Appleファンの方は既にご存知と思いますが、iOS11で提供される「ARkit」です。開発者向けにSDKが提供されており、既にデモアプリが開発、紹介されています。

その一つが「地図AR」。以下のサイトに詳細が紹介されています。地図アプリを使った時、現在地点はGPS情報で正確にわかるのですが、自分がどちらの方向に向かっているのか?迷うことはないでしょうか?こんな時、ARkitを使ったアプリだとスマホを向けた方向のビルの名称が画面に「○△□ビル」と表示されたり、行きたいルートが道の上に示されたりと行きたい方向が一目でわかってしまうというものです。
http://gigazine.net/news/20170724-apple-ios11-arkit-demo/

その他、テーブルの上のからのお皿に好みのケーキをのせるなど、アイディア次第で様々なARアプリを開発することができます。
http://jp.techcrunch.com/2017/08/30/20170829a-preview-of-the-first-wave-of-ar-apps-coming-to-iphones/

ARの物体がリアルと一体に

このARkitが面白いのはカメラのオートフォーカス機能を使ってカメラの被写体との距離を認識し、ARで創り出された物体があたかも道路やテーブル、お皿などと一体になったように見えることかと思います。

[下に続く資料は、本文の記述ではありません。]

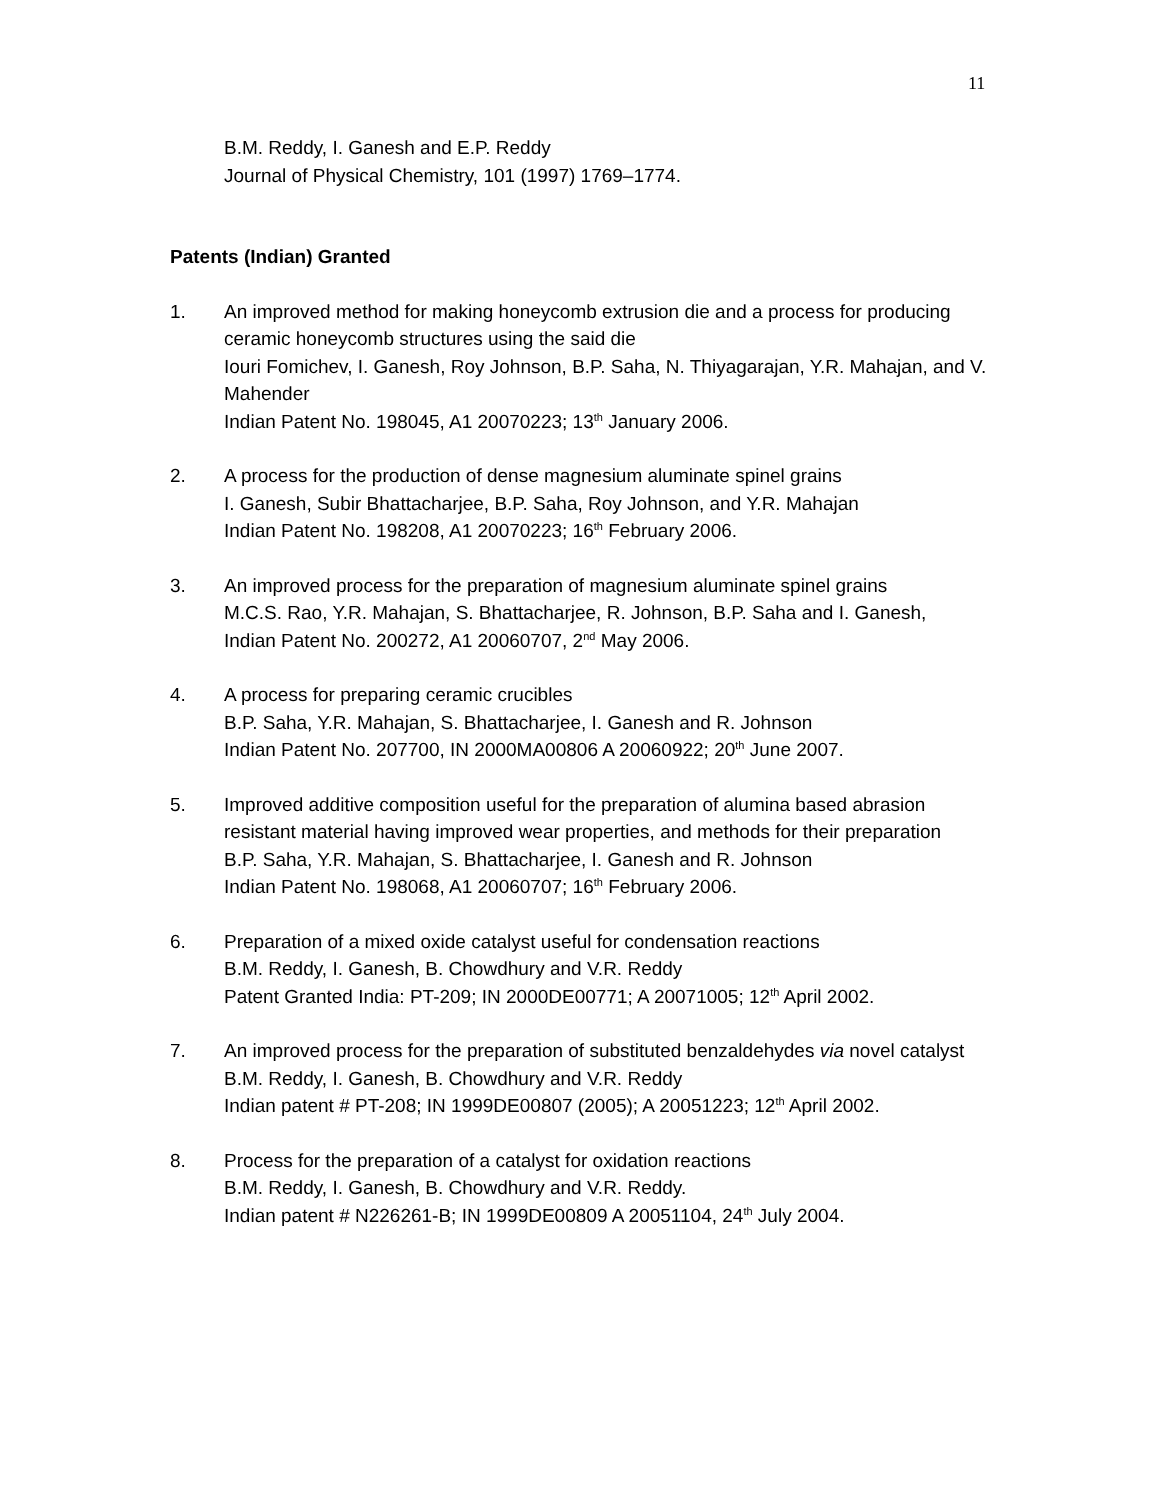11
B.M. Reddy, I. Ganesh and E.P. Reddy
Journal of Physical Chemistry, 101 (1997) 1769–1774.
Patents (Indian) Granted
1. An improved method for making honeycomb extrusion die and a process for producing ceramic honeycomb structures using the said die
Iouri Fomichev, I. Ganesh, Roy Johnson, B.P. Saha, N. Thiyagarajan, Y.R. Mahajan, and V. Mahender
Indian Patent No. 198045, A1 20070223; 13<sup>th</sup> January 2006.
2. A process for the production of dense magnesium aluminate spinel grains
I. Ganesh, Subir Bhattacharjee, B.P. Saha, Roy Johnson, and Y.R. Mahajan
Indian Patent No. 198208, A1 20070223; 16<sup>th</sup> February 2006.
3. An improved process for the preparation of magnesium aluminate spinel grains
M.C.S. Rao, Y.R. Mahajan, S. Bhattacharjee, R. Johnson, B.P. Saha and I. Ganesh,
Indian Patent No. 200272, A1 20060707, 2<sup>nd</sup> May 2006.
4. A process for preparing ceramic crucibles
B.P. Saha, Y.R. Mahajan, S. Bhattacharjee, I. Ganesh and R. Johnson
Indian Patent No. 207700, IN 2000MA00806 A 20060922; 20<sup>th</sup> June 2007.
5. Improved additive composition useful for the preparation of alumina based abrasion resistant material having improved wear properties, and methods for their preparation
B.P. Saha, Y.R. Mahajan, S. Bhattacharjee, I. Ganesh and R. Johnson
Indian Patent No. 198068, A1 20060707; 16<sup>th</sup> February 2006.
6. Preparation of a mixed oxide catalyst useful for condensation reactions
B.M. Reddy, I. Ganesh, B. Chowdhury and V.R. Reddy
Patent Granted India: PT-209; IN 2000DE00771; A 20071005; 12<sup>th</sup> April 2002.
7. An improved process for the preparation of substituted benzaldehydes via novel catalyst
B.M. Reddy, I. Ganesh, B. Chowdhury and V.R. Reddy
Indian patent # PT-208; IN 1999DE00807 (2005); A 20051223; 12<sup>th</sup> April 2002.
8. Process for the preparation of a catalyst for oxidation reactions
B.M. Reddy, I. Ganesh, B. Chowdhury and V.R. Reddy.
Indian patent # N226261-B; IN 1999DE00809 A 20051104, 24<sup>th</sup> July 2004.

そこでふと思ったのが電波……。よく電波が見えるSEが構築したとか、電波が見える構築の達人がいる、とか話を聞きますがアクセスポイントに内蔵されたセンサーや数か所のデータさらにAI(ARではないです)を活用し、最終的にARを使うことで電波の見える化ができるのではと思いました。

AIでもARでもなくPPTを使ったマニュアル?で、こんな感じでという写真を作ってみました。これが入り組んだ部屋や仕切りの多い事務所などでARkitを使って見える化できるとWi-Fiの設置が誰でも簡単にできるようになるのではと思います。